As a consequence, dessert has all but disappeared, smoko and even dinner has become a bit redundant, and carbs are avoided at all costs by some. The bar is empty most nights and even the smoker’s hut has all but been abandoned as one by one the smokers quit in disgust. 

Haggs are rarely used for jollys when it is more cardio-efficient to sled. Indeed the current sledding team (yes we have one!) thinks nothing of doing a 100km foot traverse in record time. Good weather on a Sunday means a 10km run back from the skiway followed by a quick ski around the Nordic trail. 

It has been inspiring to watch and I am so proud of the success of this station. It has been a huge effort by each person, carried by the encouragement of each other that made this incredible change. When we head home, we take the smug success of our fitness and well being with us.

Sheri Newmanm, Casey Station Doctor

Misty’s Mad Minute introducing Andy

NAME: Andy B


OTHER APPOINTMENTS: Librarian, Social Committee, Karaoke Singer

What do you enjoy most about your current job? The chance to work with such a diverse group of great people.

Who inspires you? People who relate honestly.

Why a winter in Antarctica? It is the best time to be here. Summer is fun but winter gives everyone a chance to be themselves. Also the scenery changes daily with snow falls, blizzards, amount of daylight etc.

Any work lined up on your return to Australia? Not at this stage. I’ll think about around March.

What other occupation would you have if not Communications Technician? Chef.

Are you continuing study/ tertiary ed. / services duty? No.

If not at Casey this year, what else would you be doing? Some sort of work in Telecommunications or IT or maybe I’d have bought a yacht and be off sailing somewhere tropical.
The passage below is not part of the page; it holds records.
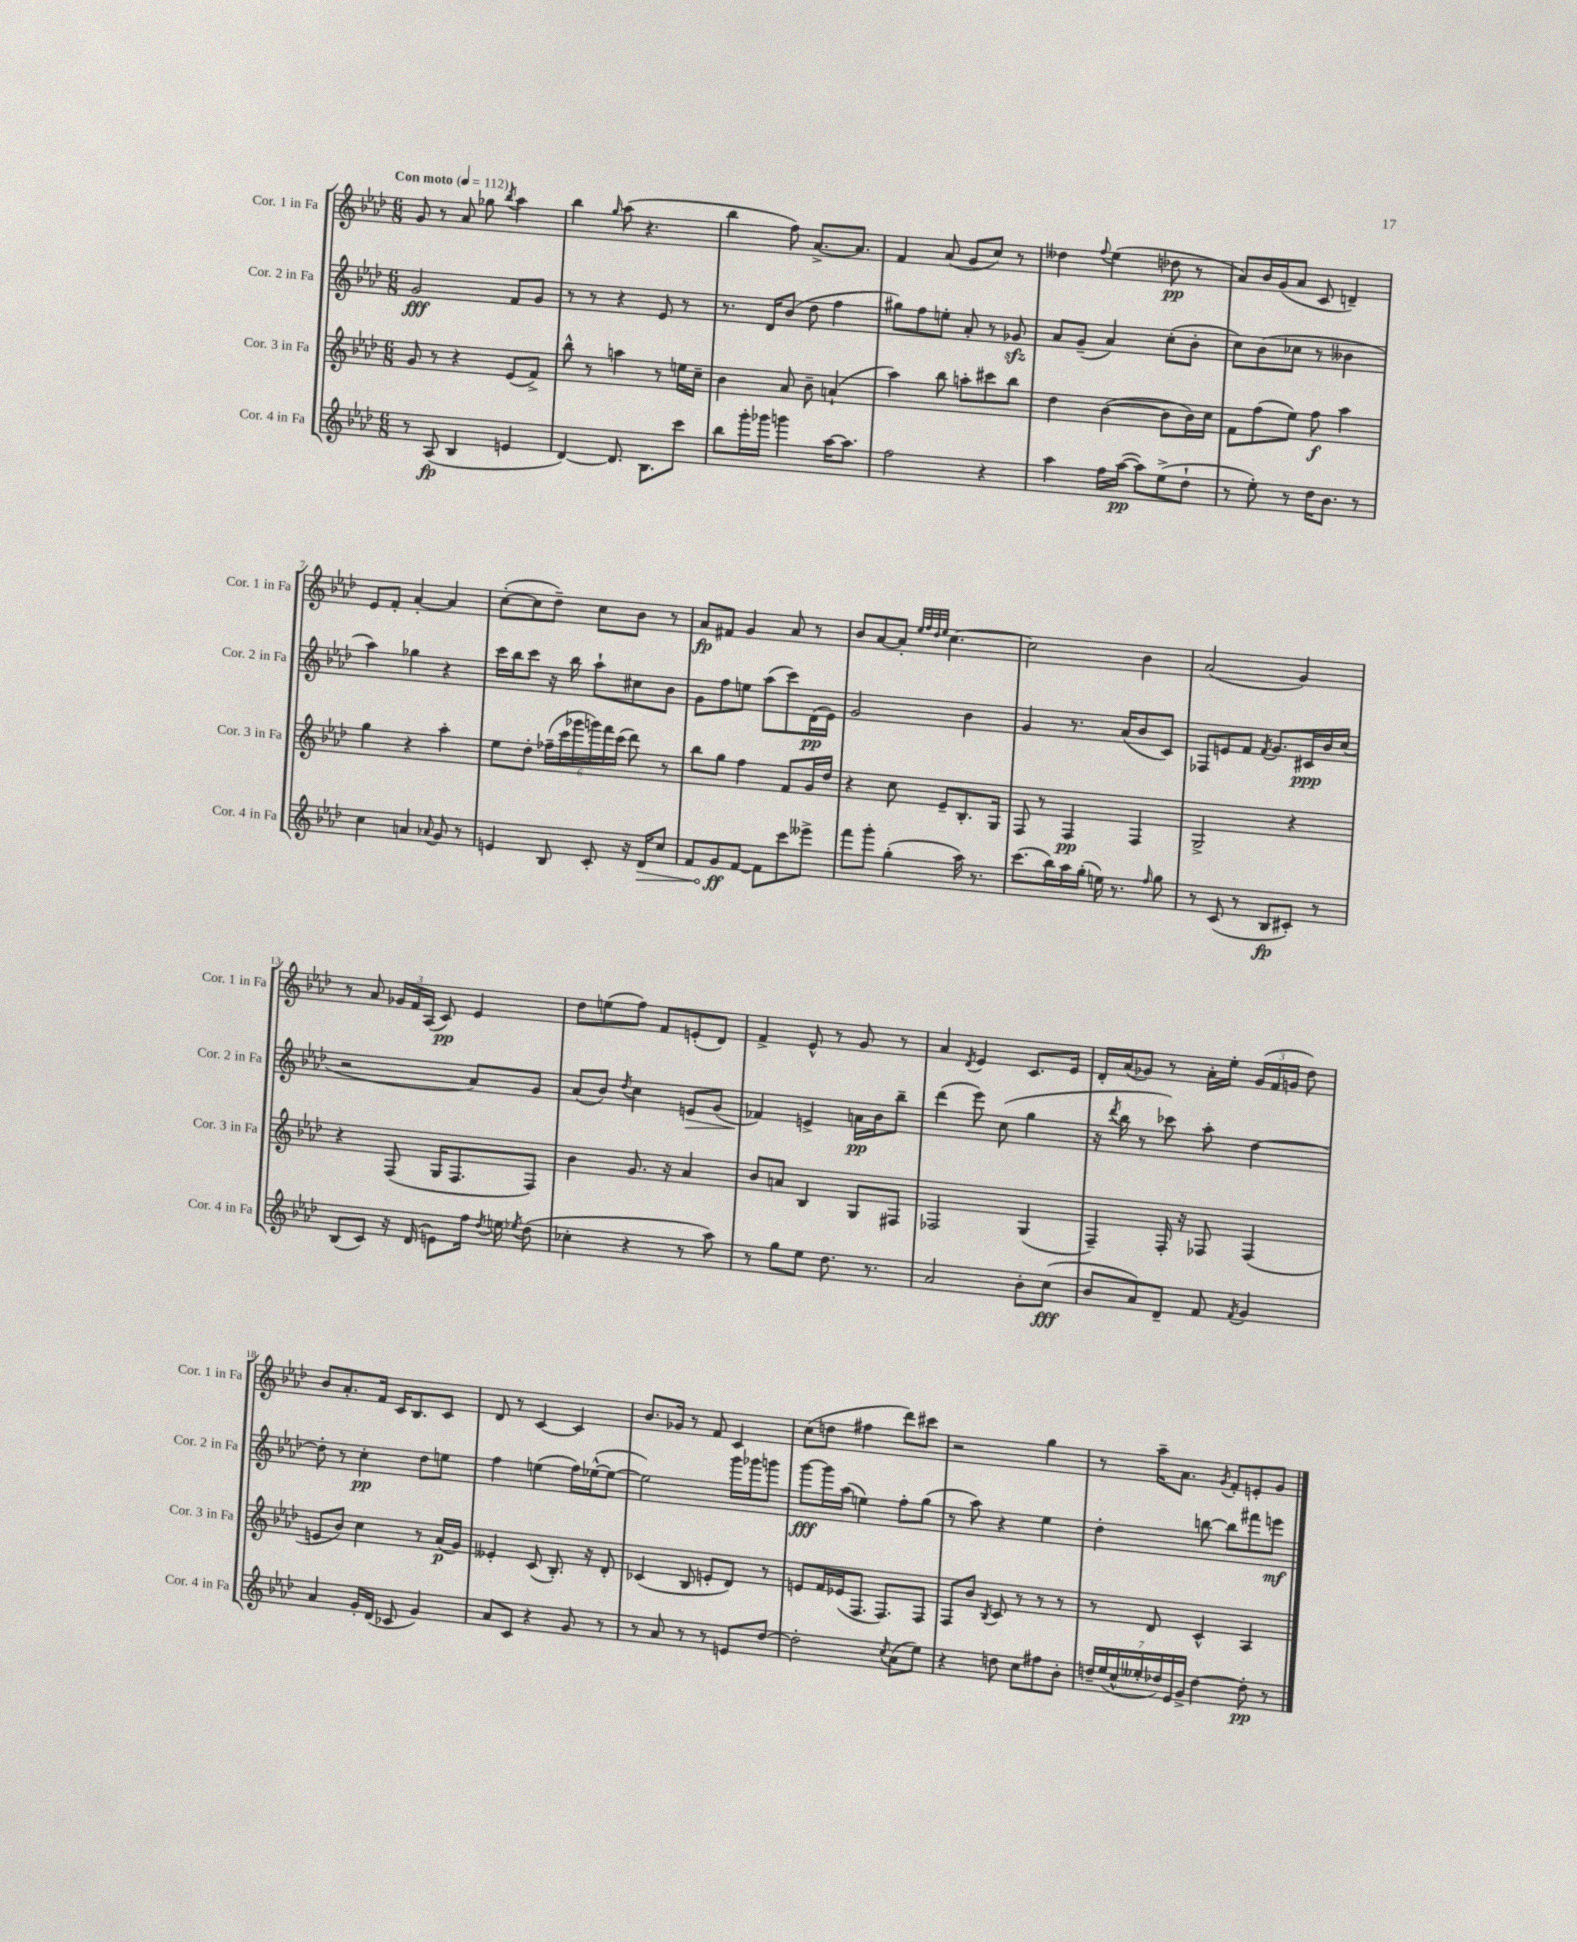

**kern	**kern	**kern	**kern
*staff4	*staff3	*staff2	*staff1
*clefG2	*clefG2	*clefG2	*clefG2
*k[b-e-a-d-]	*k[b-e-a-d-]	*k[b-e-a-d-]	*k[b-e-a-d-]
*M6/8	*M6/8	*M6/8	*M6/8
*MM112	*MM112	*MM112	*MM112
8r	8g	2g	8g
(8A-	8r	.	8r
4B-	4r	.	8a-
.	.	.	8gg-
.	.	.	8qbb-
4e	(8e-	8f	4aa-
.	8f^)	8g	.
=	=	=	=
[4d-)	8bb-^^	8r	4bb-
.	8r	8r	.
.	.	.	16qqgg
8.d-]	4aa	4r	(8aa-
.	.	.	4.r
8.B-	.	.	.
.	8r	8e-	.
8ccc	16ee	8r	.
.	16cc~	.	.
=	=	=	=
8bb-	4b-	8.r	4bb-
16ggg'	.	.	.
16ggg-	.	16d-	.
4ggg	8a-	(8b-	8ff)
.	8b-~	8dd-	[8.a-^
[16aa-	(4a`	4ff	.
8.aa-]	.	.	8.a-]
=	=	=	=
2ff	4aa-)	8gg#)	4f
.	.	8ff	.
.	8bb-	8ee'	(8a-
.	8aa'	8a-'	8g
4r	8ccc#	8r	8cc)
.	8bb-	8g-	8r
=	=	=	=
4aa-	4dd-	8a-	4dd--
.	.	(8g~	.
.	.	.	8qqff
16ff	([4b-	4a-)	(4ee-
([16aa-	.	.	.
8aa-])	.	.	.
(8ee-^	8b-]	(8cc'	8dd-
8dd-`	16b-)	8b-'	8r
.	16cc	.	.
=	=	=	=
8r	8f	8cc)	8a-)
8ee-')	(8ff	(8b-	16b-
.	.	.	(16g
8r	8ee-)	8cc-	8a-
16dd-	8ff	8r	8c
8.b-	.	.	.
.	4aa-	4b--	4d~)
8r	.	.	.
=	=	=	=
4cc	4gg	4aa-)	8e-
.	.	.	8f'
4a	4r	4gg-	[4a-'
8qqa-	.	.	.
8g	4aa-'	4r	4a-]
8r	.	.	.
=	=	=	=
4e	8ee-	16ccc	([8cc'
.	.	16bb-	.
.	8dd-'	8ccc	8cc]
8B-	(24ff-~	16r	8dd-~)
.	24ccc	.	.
.	.	16bb-	.
.	24ggg-	.	.
8c'	24ggg)	8aa-`	8cc
.	24fff	.	.
.	(24ccc	.	.
16r	8ddd-)	8cc#	8b-
16d-	.	.	.
8cc	8r	8b-	8r
=	=	=	=
8f	8bb-	8g	8a-
8g	8gg	8ff	8f#
[8f	4ff	8ee	4g
8f]	.	(8aa-	.
8ccc	8f	8ccc)	8a-
8eee--^	16g	(16d-	8r
.	16dd-	16e-)	.
=	=	=	=
8fff	4r	2g	8b-
8ggg'	.	.	[8a-
(4gg'	8cc	.	8a-']
.	.	.	32qqee-
.	.	.	32qqff
.	.	.	32qqdd-
.	.	.	32qqee-
.	8e-~	.	[4.cc
16aa-)	8.B-'	4b-	.
8.r	.	.	.
.	16G	.	.
=	=	=	=
(8.ccc	8F	4g	2cc]
.	8r	.	.
16bb-)	.	.	.
16aa-	4F	8.r	.
(16gg'	.	.	.
16ee)	.	.	.
8.r	.	(16a-	.
.	4F	8b-	4b-
16qqff	.	.	.
8gg	.	8c)	.
=	=	=	=
8r	2G^	8F-	(2a-
(8c	.	8e	.
8r	.	8f	.
.	.	8qf	.
8B-	.	8.g	.
8c#')	4r	.	4g)
.	.	16c#	.
8r	.	16b-	.
.	.	(16cc	.
=	=	=	=
(8B-	4r	2r	8r
8c)	.	.	8a-
16r	(8F	.	24g-
.	.	.	24f
(16d-	.	.	.
.	.	.	(24A-
8e)	16G	.	8c)
.	8.F	.	.
16ff	.	8a-)	4e-
8qdd-	.	.	.
16ee	.	.	.
8qee-	.	.	.
(8dd-	8F)	8g	.
=	=	=	=
4cc-'	4b-	(8a-	8dd-
.	.	8b-)	(8ee
.	.	8qdd-	.
4r	8.g	4cc	8ff)
.	.	.	8f
.	16r	.	.
8r	4a-	8e	(8e'
8aa-)	.	(8g	8d-)
=	=	=	=
8r	8b-	4f-)	4f^
8gg	8a	.	.
8ee-	4B-	4e^	8e-^^
8.dd-	.	.	8r
.	8G	16a	8g
8.r	.	16b-	.
.	8F#	8bb-~	8r
=	=	=	=
2a-	2F-	(4ddd-	4a-
.	.	.	8qd-
.	.	8eee-)	4e-
.	.	(8cc	.
8b-'	(4G	4gg	8.c
(8cc	.	.	.
.	.	.	16e-
=	=	=	=
8b-	4F~)	16r	16d-'
.	.	8qddd-	.
.	.	16bb-	(16a-
8a-)	.	8r	8g-)
8d-~	16F'	8ccc-)	8r
.	16r	.	.
8f	8F-	8aa-'	16a-'
.	.	.	16ee-'
8qf	.	.	.
4g	(4F-	[4dd-	(24g-
.	.	.	24f
.	.	.	24g
.	.	.	8dd-)
=	=	=	=
4a-	8e	8dd-']	8b-
.	8b-)	8r	8.a-'
16g'	4cc	4cc'	.
(16d-	.	.	16f
8c-	.	.	16c
.	.	.	8.B-
4g)	8r	8dd-	.
.	(16a-	8ee	8c
.	16g)	.	.
=	=	=	=
8a-	4e--'	4ff	8d-
8c	.	.	8r
4r	(8c	(4ee	[4c
.	8.B-')	.	.
8g	.	16ff)	4c]
.	16r	([16ee-^^	.
8r	8d-'	8ee-_	.
=	=	=	=
8r	(4c-	2ee-])	8.b-
8a-	.	.	.
.	.	.	16g-
8r	8B-	.	8r
8r	8e'	.	8f
8e	8d-)	16ggg	4c
.	.	16ggg-	.
[8dd-	8r	8ggg	.
=	=	=	=
2dd-']	8e	[8ggg	(8cc
.	16f	16ggg]	8dd
.	(16e-	(16aa-	.
.	8.F	4ee)	4ff#
.	8.F)	.	.
8qcc	.	.	.
(8a-	.	8ff'	8ddd-)
8ee-)	8F	(8gg	8ccc#
=	=	=	=
4r	8F	8r	2r
.	8b-	8aa-)	.
.	8qB-	.	.
8dd	8c	4r	.
8cc	8r	.	.
8ff#	8r	4ee-	4gg
8b-'	8r	.	.
=	=	=	=
28dd~	8r	4dd-'	8r
(28ee-	.	.	.
28cc^^	.	.	.
28ee--'	.	.	.
.	8d-	.	16aa-~
28dd-)	.	.	.
28e-	.	.	.
.	.	.	8.a-
28g^	.	.	.
[4dd-	4c^^	[8bb	.
.	.	.	8qg
.	.	8bb]	8f'
8dd-']	4A-	8fff#	8e'
8r	.	8eee	8g
==	==	==	==
*-	*-	*-	*-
Hobbies at Casey? I’ve been trying to get a good Aurora time-lapse. Fired off about 16000 shots but still have not got it yet.

New hobbies for home and the future? None.

Holidays planned? Definitely somewhere hot and beachy and I owe my sister a visit in New Zealand.

Do you think your pets will bite you? No.

The Red Shed is burning down and you are only have time to save one thing? My laptop obviously.

You are stuck on a deserted island with one person? Firstly, I can’t see that happening by accident so it would have to be planned therefore, someone I love.

Which other Antarctic station would you like to visit? Vostock. That whole lake thing is very interesting.

What are your tastebuds craving most? Avocados, Avocados, Avocados.

Your favourite hut? Wilkes. It’s the warmest hut I’ve ever stayed at and the wood fired pizza can’t be beaten.

Favourite Antarctic wildlife? Penguins. They do some amazing things and you can watch them for hours.

Most important thing you would take on a jolly? Good food, good people and a sense of humour.

Favourite summer highlight? Having a tour of Scott’s Hut at McMurdo on the way to Casey.

Antarctic highlight? Travelling to Hopp Island by helicopter to do some comms work.

Winter highlight so far? Too many to be specific. I’ve loved every minute.

Name three people you would like to invite to the midwinter dinner? Richard Branson and some of his hostey, err, flight attendant friends because he might actually turn up.

How do you have your jalapenos? I’m not such a big fan these days but I used to like them whole.

What is the first thing you will do when you return to Australia? Catch up with my son and the rest of my family, enjoy some fresh food, the sound of rain and leaves rustling.